Find the string "building" in the records. Copy every line it appears in.
______
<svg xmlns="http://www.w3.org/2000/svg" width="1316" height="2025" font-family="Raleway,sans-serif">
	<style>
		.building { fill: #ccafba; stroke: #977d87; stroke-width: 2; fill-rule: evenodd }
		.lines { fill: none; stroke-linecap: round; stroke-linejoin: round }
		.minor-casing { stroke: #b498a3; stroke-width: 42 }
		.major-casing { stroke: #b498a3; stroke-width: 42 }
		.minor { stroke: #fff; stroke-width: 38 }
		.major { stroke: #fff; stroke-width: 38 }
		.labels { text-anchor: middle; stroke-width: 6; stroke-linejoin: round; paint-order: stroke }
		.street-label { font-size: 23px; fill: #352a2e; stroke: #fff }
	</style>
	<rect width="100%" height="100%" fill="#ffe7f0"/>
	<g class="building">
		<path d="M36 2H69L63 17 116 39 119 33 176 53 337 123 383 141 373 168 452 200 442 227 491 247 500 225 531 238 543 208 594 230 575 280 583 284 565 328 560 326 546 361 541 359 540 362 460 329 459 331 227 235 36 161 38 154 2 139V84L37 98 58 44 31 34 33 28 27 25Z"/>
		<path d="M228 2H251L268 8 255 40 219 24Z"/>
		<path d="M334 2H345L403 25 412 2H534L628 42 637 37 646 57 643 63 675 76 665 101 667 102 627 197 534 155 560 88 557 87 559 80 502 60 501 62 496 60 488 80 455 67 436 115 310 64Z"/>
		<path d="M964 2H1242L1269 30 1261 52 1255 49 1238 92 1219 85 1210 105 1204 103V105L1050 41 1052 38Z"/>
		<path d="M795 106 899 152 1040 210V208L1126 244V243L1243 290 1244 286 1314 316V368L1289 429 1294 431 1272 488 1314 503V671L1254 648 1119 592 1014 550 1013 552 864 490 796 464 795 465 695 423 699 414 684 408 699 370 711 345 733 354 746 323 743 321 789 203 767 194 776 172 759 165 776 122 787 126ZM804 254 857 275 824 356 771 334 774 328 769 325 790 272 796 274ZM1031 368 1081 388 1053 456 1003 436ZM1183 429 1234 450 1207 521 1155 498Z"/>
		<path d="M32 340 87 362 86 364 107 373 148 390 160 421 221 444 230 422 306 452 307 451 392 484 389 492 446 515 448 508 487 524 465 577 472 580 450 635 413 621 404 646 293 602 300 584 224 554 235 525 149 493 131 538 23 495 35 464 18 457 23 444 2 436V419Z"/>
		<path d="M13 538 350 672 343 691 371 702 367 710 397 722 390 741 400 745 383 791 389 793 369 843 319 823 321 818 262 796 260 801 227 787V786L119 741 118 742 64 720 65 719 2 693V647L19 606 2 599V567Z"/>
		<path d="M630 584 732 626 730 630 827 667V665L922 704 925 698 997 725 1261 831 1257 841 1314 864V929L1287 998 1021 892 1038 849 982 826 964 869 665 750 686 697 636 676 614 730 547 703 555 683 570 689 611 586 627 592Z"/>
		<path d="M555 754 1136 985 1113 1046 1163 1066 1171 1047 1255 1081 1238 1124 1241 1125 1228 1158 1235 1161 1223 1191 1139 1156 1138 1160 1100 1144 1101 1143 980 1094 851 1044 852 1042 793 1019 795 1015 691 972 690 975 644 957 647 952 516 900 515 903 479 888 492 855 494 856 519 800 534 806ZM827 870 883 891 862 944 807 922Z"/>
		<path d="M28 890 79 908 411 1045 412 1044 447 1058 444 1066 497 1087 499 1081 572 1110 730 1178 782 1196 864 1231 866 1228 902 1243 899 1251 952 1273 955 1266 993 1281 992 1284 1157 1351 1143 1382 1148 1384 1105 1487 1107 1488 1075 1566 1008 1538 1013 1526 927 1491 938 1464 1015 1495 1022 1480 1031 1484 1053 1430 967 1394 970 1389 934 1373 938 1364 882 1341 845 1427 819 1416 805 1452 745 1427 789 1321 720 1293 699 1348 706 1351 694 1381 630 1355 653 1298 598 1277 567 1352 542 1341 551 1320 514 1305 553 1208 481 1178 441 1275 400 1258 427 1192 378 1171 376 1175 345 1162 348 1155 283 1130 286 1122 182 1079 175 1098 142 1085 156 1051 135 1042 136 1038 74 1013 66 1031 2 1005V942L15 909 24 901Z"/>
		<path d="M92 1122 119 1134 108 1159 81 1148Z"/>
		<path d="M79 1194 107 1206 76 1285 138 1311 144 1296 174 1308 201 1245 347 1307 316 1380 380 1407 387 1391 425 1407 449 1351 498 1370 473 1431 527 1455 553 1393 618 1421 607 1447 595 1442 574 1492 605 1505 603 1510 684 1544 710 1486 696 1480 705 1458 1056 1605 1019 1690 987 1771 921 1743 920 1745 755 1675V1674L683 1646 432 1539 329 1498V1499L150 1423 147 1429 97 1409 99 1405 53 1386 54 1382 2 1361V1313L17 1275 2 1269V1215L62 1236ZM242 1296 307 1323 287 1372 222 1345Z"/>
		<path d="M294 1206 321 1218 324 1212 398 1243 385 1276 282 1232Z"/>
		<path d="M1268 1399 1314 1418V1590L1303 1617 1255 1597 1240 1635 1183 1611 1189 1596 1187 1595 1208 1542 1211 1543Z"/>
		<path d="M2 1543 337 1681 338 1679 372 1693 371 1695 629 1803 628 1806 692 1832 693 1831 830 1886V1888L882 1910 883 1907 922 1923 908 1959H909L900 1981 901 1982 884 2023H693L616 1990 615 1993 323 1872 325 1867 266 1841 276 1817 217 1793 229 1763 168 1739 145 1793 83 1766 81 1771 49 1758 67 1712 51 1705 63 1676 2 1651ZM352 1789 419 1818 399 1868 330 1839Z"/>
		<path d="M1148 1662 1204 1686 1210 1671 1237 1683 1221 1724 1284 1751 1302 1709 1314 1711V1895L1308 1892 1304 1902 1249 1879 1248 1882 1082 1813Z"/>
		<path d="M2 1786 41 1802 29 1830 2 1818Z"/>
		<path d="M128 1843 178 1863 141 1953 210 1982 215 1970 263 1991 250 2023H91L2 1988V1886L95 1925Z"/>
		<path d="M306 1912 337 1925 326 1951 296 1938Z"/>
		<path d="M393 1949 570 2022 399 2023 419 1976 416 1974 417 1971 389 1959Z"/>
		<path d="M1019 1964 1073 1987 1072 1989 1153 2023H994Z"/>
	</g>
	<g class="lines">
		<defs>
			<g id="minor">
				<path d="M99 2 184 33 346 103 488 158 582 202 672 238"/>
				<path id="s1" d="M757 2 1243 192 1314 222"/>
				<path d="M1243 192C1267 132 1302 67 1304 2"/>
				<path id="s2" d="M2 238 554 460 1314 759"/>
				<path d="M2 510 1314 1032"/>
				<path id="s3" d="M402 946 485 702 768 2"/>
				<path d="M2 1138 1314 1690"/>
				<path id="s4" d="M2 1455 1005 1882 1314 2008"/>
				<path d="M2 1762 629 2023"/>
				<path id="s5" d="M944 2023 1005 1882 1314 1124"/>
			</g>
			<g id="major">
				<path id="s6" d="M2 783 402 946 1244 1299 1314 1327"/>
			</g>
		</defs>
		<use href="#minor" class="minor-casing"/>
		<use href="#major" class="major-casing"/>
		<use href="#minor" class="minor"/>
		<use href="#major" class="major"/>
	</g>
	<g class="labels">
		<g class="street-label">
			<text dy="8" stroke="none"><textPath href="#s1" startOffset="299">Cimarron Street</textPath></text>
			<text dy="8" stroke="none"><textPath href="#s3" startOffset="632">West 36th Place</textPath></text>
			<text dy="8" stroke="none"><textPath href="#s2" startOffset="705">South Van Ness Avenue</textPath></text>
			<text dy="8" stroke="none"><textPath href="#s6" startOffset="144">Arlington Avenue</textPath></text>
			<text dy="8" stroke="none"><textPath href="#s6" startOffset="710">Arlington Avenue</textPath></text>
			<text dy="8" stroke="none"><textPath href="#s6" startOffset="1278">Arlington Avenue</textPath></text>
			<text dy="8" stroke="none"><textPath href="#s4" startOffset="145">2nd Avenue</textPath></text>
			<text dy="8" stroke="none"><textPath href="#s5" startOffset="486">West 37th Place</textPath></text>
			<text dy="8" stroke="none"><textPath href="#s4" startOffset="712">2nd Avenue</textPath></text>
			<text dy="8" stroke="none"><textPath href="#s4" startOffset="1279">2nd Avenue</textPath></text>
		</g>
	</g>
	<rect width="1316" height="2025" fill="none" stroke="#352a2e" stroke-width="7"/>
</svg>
______
● **Exercise response**:
		.building { fill: #ccafba; stroke: #977d87; stroke-width: 2; fill-rule: evenodd }
	<g class="building">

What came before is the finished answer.